Task data =
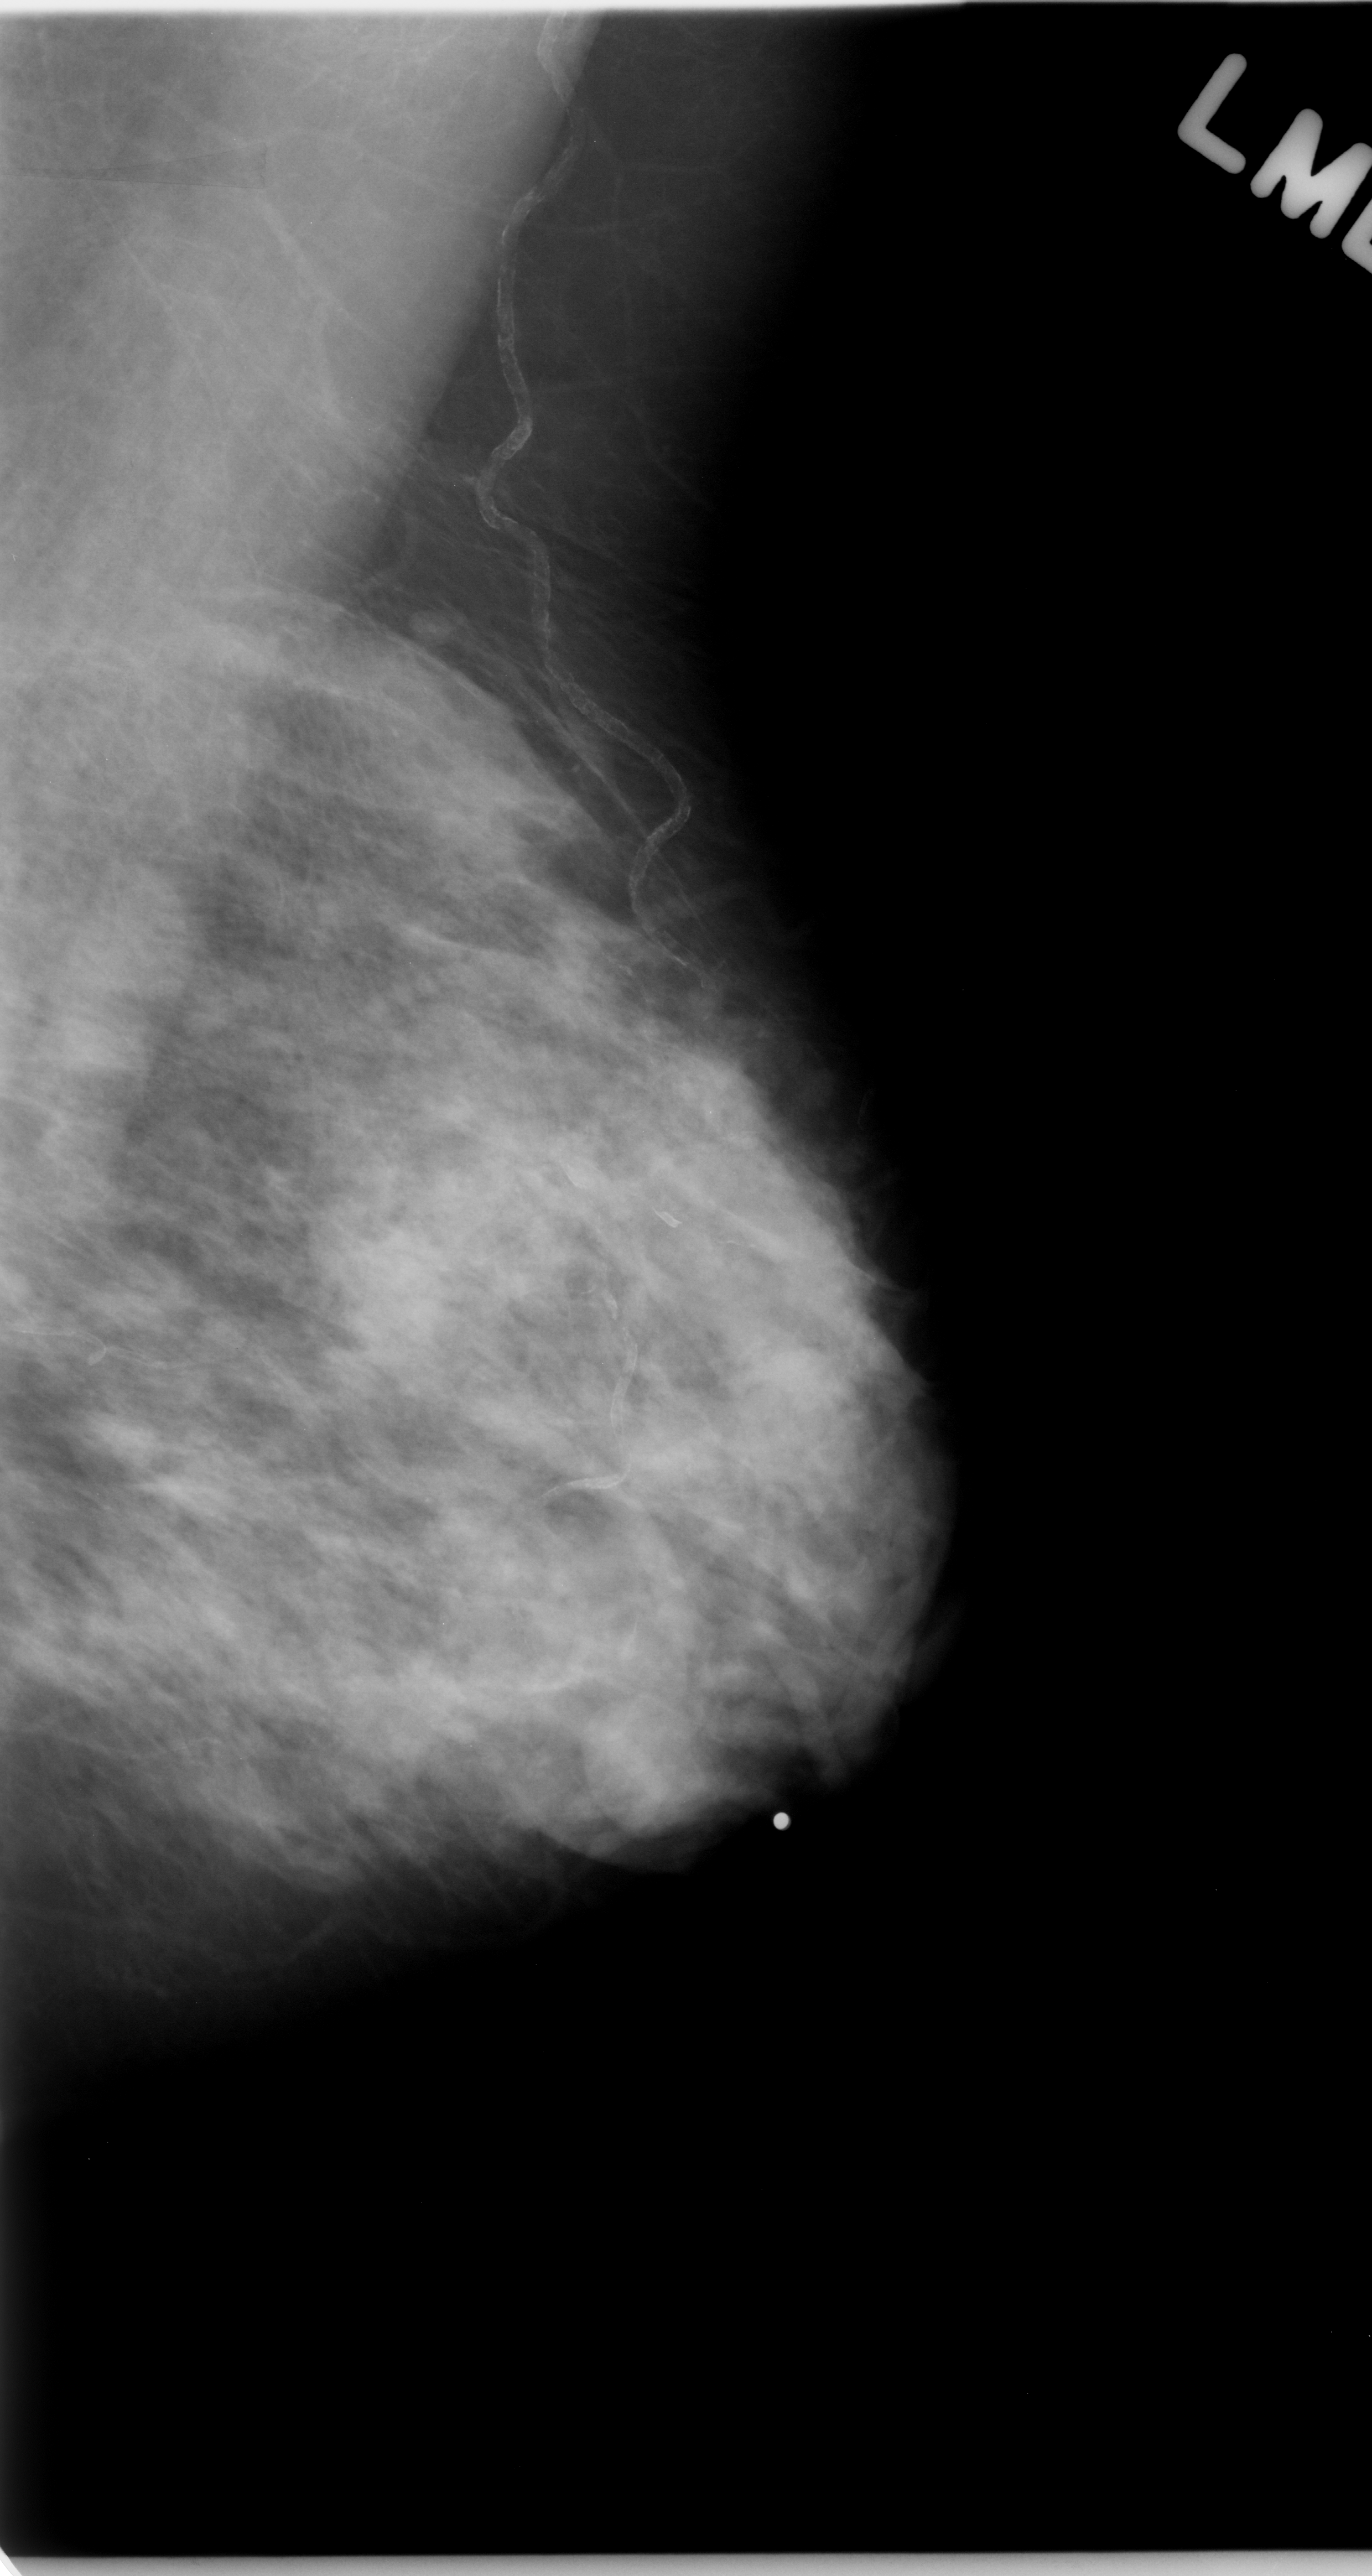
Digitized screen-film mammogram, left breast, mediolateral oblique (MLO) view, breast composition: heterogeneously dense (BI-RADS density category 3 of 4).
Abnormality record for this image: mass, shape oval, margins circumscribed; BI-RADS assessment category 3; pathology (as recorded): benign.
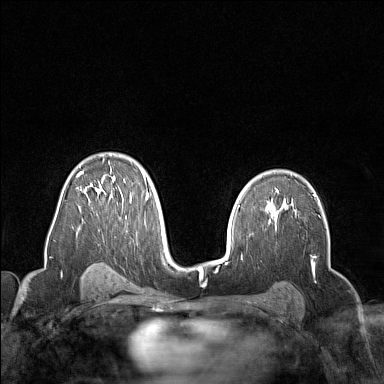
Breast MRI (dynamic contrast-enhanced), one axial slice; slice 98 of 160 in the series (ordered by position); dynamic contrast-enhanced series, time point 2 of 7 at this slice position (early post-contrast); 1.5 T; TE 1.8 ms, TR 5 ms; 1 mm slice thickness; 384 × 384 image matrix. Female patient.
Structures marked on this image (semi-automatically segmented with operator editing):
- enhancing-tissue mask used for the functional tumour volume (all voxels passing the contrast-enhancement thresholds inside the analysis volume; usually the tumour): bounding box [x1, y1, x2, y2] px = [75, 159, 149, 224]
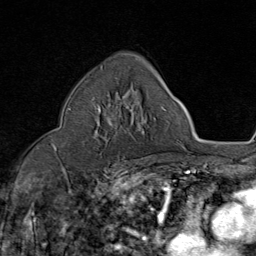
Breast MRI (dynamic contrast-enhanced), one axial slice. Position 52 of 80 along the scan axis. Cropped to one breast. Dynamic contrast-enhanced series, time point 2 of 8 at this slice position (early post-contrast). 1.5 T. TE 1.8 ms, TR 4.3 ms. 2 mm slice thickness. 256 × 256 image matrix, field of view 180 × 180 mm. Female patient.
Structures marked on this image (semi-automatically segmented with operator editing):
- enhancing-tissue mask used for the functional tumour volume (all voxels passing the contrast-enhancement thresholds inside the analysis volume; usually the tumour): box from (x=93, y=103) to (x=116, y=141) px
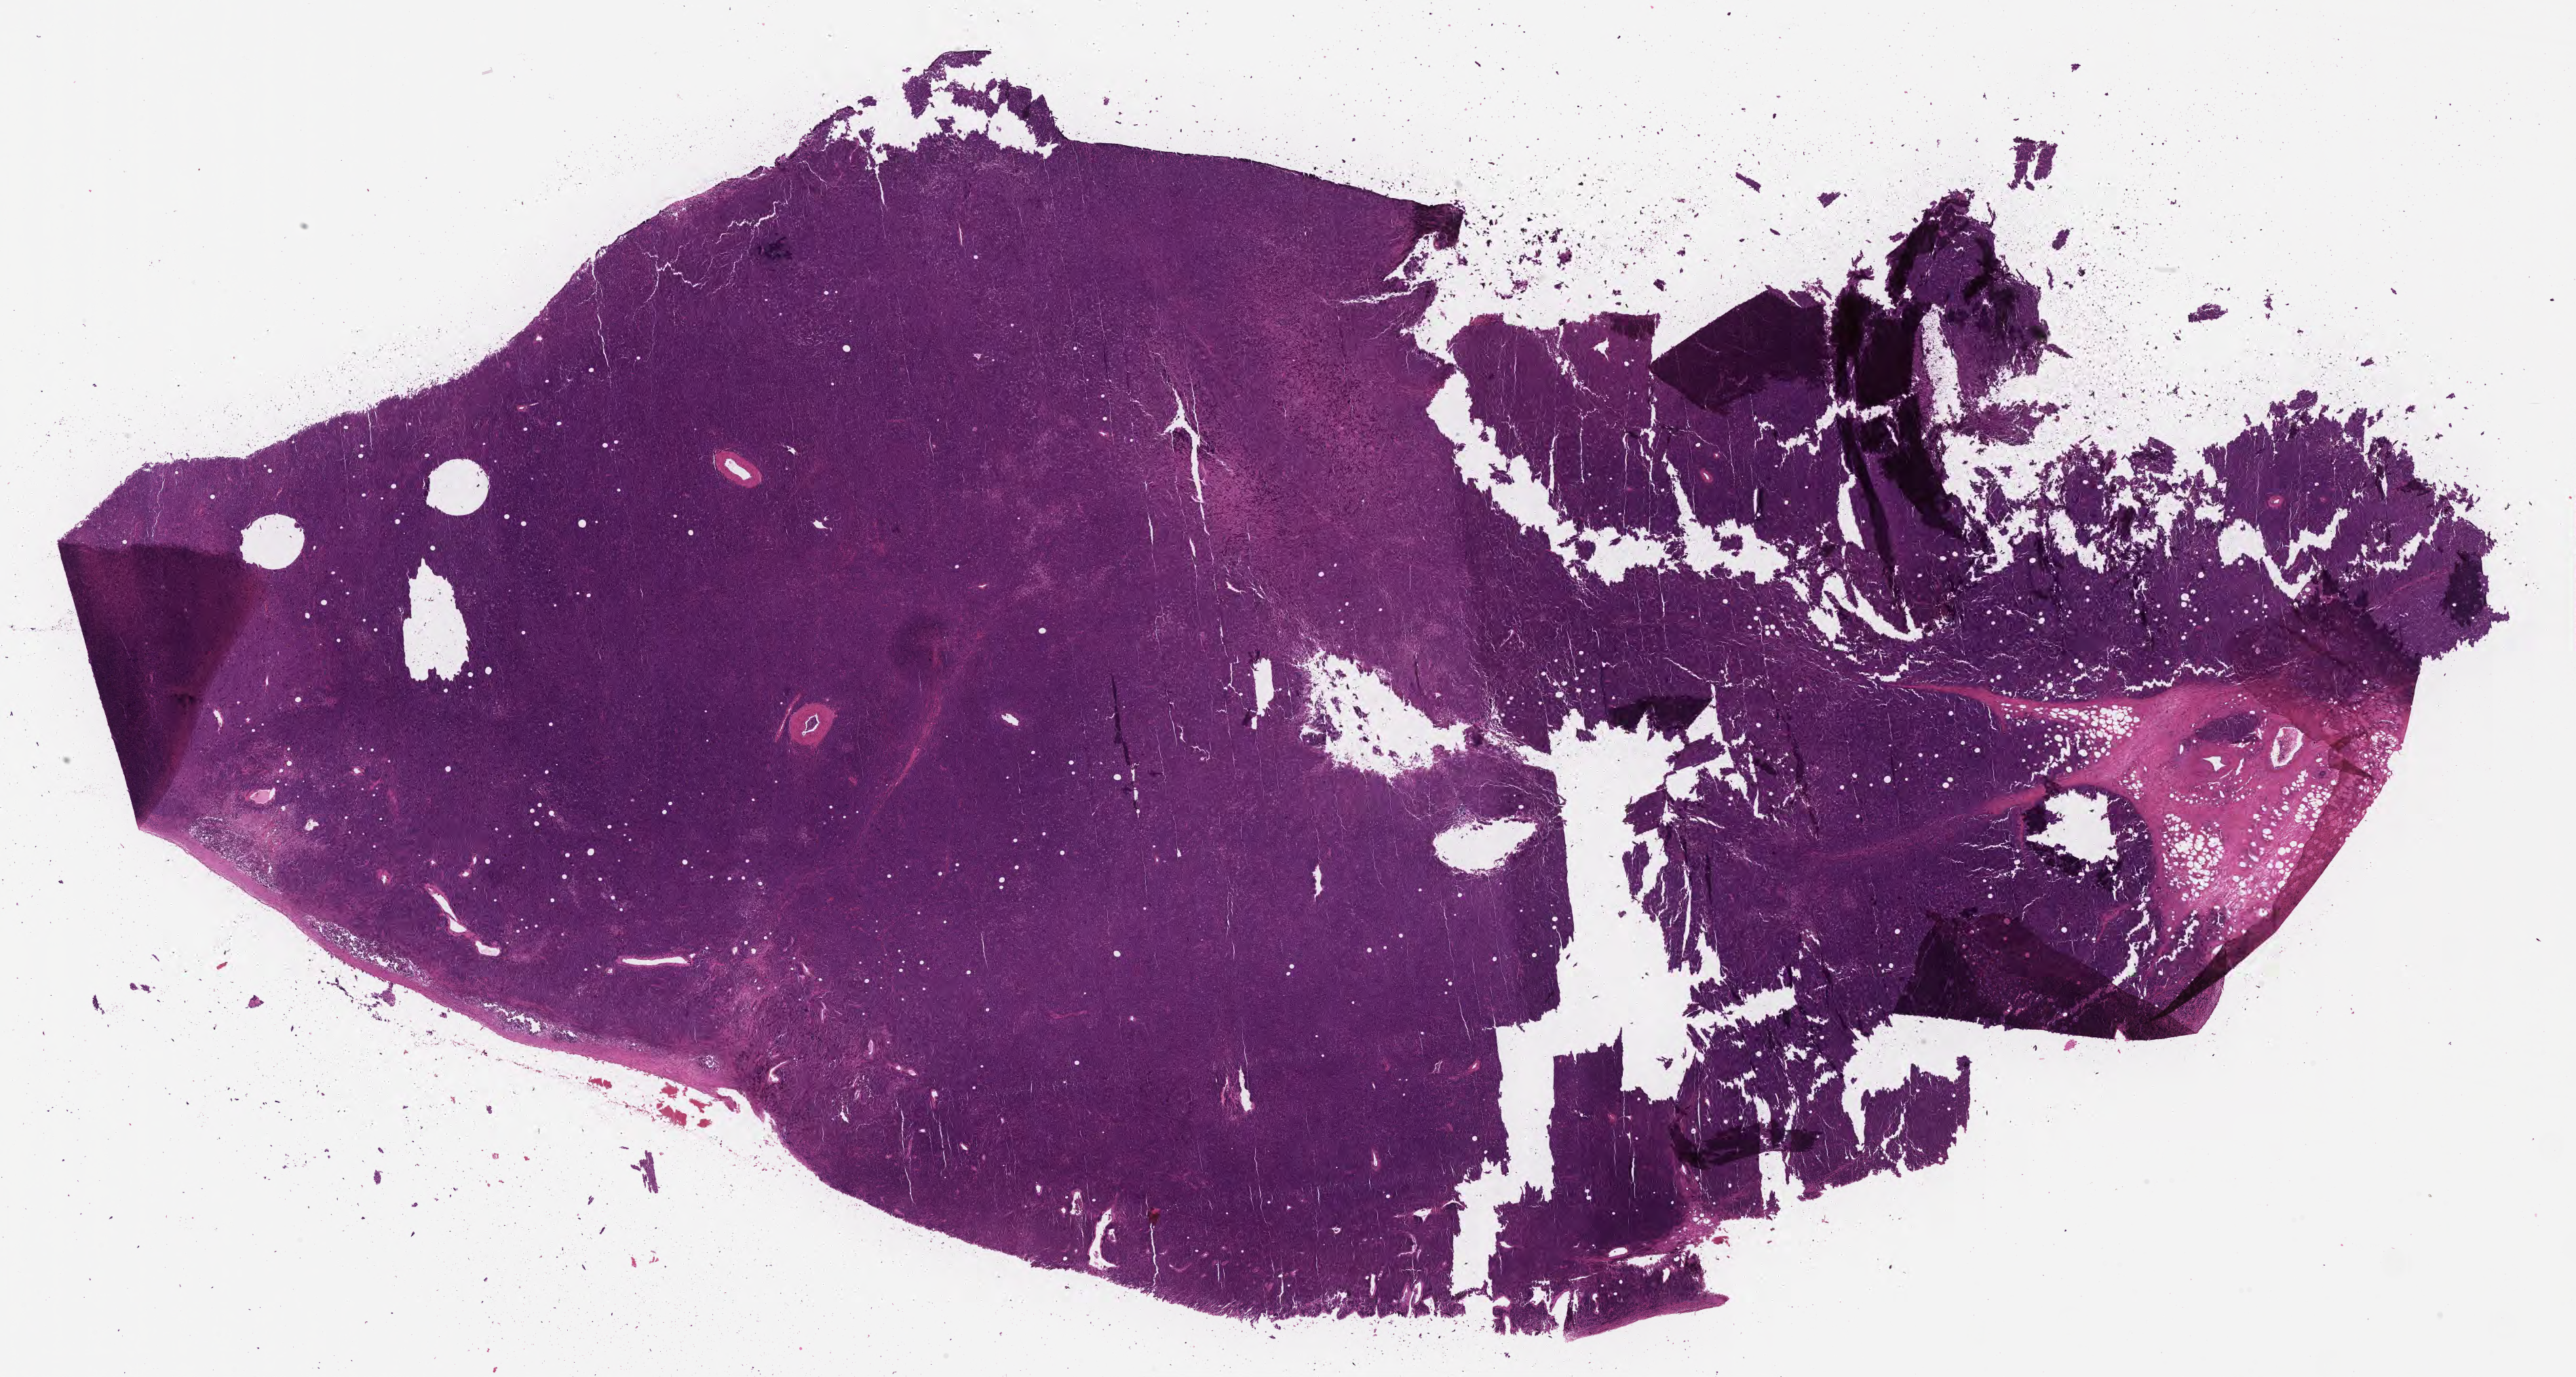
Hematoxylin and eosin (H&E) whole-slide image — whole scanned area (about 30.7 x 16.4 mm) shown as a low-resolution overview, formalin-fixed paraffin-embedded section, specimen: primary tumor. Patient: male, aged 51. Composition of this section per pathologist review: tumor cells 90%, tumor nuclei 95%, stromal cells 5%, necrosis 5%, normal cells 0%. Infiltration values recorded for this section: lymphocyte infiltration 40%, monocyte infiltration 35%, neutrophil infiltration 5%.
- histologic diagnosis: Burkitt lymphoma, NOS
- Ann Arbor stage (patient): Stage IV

Exercise brief = Please retype, exactly and only, the lines from the one holding "(x=116, y=141) px" to the end of the entries, both ends included, without any pictures.

Answer area =
- enhancing-tissue mask used for the functional tumour volume (all voxels passing the contrast-enhancement thresholds inside the analysis volume; usually the tumour): box from (x=93, y=103) to (x=116, y=141) px
Hematoxylin and eosin (H&E) whole-slide image — whole scanned area (about 30.7 x 16.4 mm) shown as a low-resolution overview, formalin-fixed paraffin-embedded section, specimen: primary tumor. Patient: male, aged 51. Composition of this section per pathologist review: tumor cells 90%, tumor nuclei 95%, stromal cells 5%, necrosis 5%, normal cells 0%. Infiltration values recorded for this section: lymphocyte infiltration 40%, monocyte infiltration 35%, neutrophil infiltration 5%.
- histologic diagnosis: Burkitt lymphoma, NOS
- Ann Arbor stage (patient): Stage IV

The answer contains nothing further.